I wanted those counts to go back up, and they haven’t. Yet.
3. Random! Way Back When-sday
Here’s our Boy, from way back in 1999! He had lost his one front tooth, and grew it’s replacement months before, yet that other front baby tooth kept hanging on! Little did he know that the second tooth would not grow in for some time, leaving him with a decidedly snaggle toothed smile and the nickname of Cletus the Redneck! But look how proud he was!
4. How have your priorities changed over time?
Back in the day I wore some pretty uncomfortable things in the name of fashion that would not be my priority now! Comfort is My Precious in this stage of my life.
5. What’s a favorite memory with your grandparents?
Here are both of my Grandmothers. My Mother’s mother Georgia on the left and my Father’s mother Esther on the right. The side of the photo says March 1957. This is before I was born and before my family moved back to Michigan from California. Maybe my parents were home for Easter.
My Mother had a very small family, just her parents and her younger brother, my Uncle Bob. All the rest of their people lived down south in Tennessee. When she married my Father, she married into a big TRIBE of a family. I think there were at least 7 of the brothers and sisters of my Grandfather’s in the Detroit area. They all got together for holidays and picnics and were just generally all up in each others lives.
One of the things that I loved the most about this big family was they just absorbed my Mother’s family into their own and loved them. I know it meant so much to them to be graciously included in such a big, fun group of people who shared their lives and holiday meals. Even after my parents divorced, the love between some members of the family endured until death.

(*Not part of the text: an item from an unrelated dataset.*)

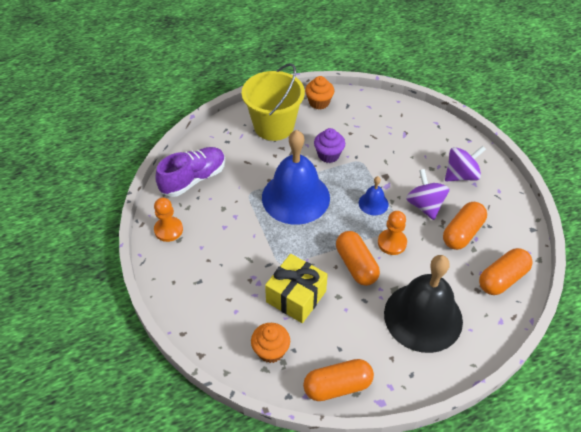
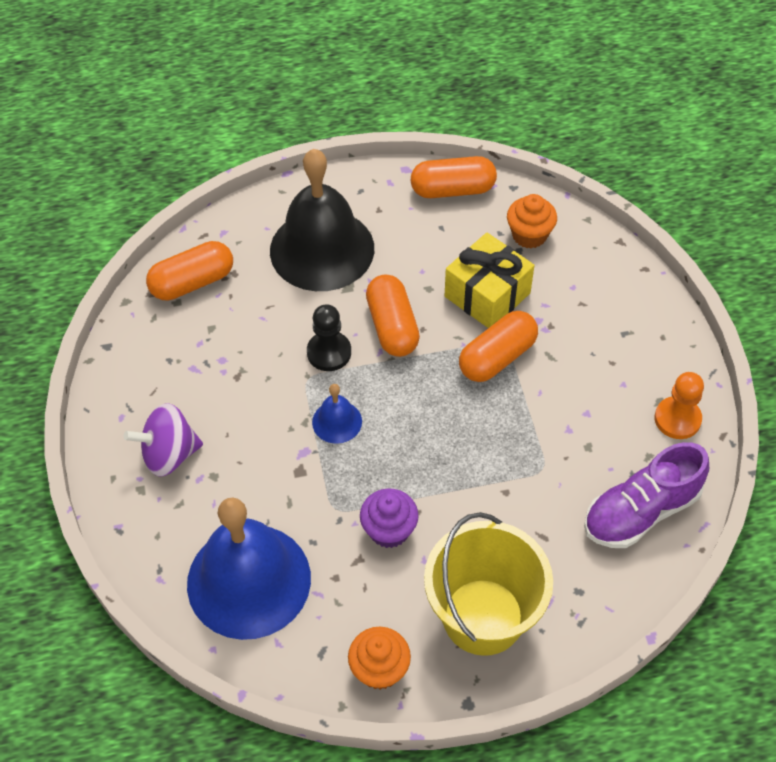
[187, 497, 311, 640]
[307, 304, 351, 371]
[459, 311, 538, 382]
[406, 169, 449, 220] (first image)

Both great gals in their own ways. Hard workers, fun loving, God fearing and devoted to their families.
6. On a scale of 1-10 (with 10 being fantastic!), how good are you at multitasking? Share an example.
I think this is an area that I am highly skilled in, as most mothers are! Who hasn’t had a day when you were going in 10 different directions within a very small window of time? Just last week in Virginia I juggled shopping, eating, texting, praying and talking on the phone to children, Honey and health care professionals, all within an hours time!
7. How would you summarize your highs and lows for the month of May?
It was a month of very good highs and then some not so good lows. The year end of our Bible study, BSF, was the 8th, and that always goes out on a high with Sharing Day. The women in the class have the opportunity to share what God has taught them throughout the year in our study. Some women are so good at sharing that there is hardly a dry eye in the house! Always a good time for reflection and remembering the ways God has spoken truth, and shown Himself faithful in our lives.
There was also my annual trip to Virginia to see Mrs. Schmenkman, always a celebration of fun, food, fashion and friendship!!! Honey’s birthday was the 21st and he is the highlight of my life!
The low can be summed up in question 2. That was kind of unexpected.
8. Insert your own random3. May 28th is National Hamburger Day…when did you last have a hamburger? Other than your own kitchen or BBQ grill, where is your favorite place to go for a hamburger? And for all you non-meat eaters out there…when you’re invited to a cookout what is the one side dish you hope is on the menu? thought here.
Lately, I have been more of a patty melt kind of girl, with no onions please, thousand island on the side. I last had one with Mrs. Schmenkman, at Red Robin, in Hagerstown, Maryland. It was yummy, but we really went for the onion ring tower!
Thanks for stopping by, enjoy the last few days of May!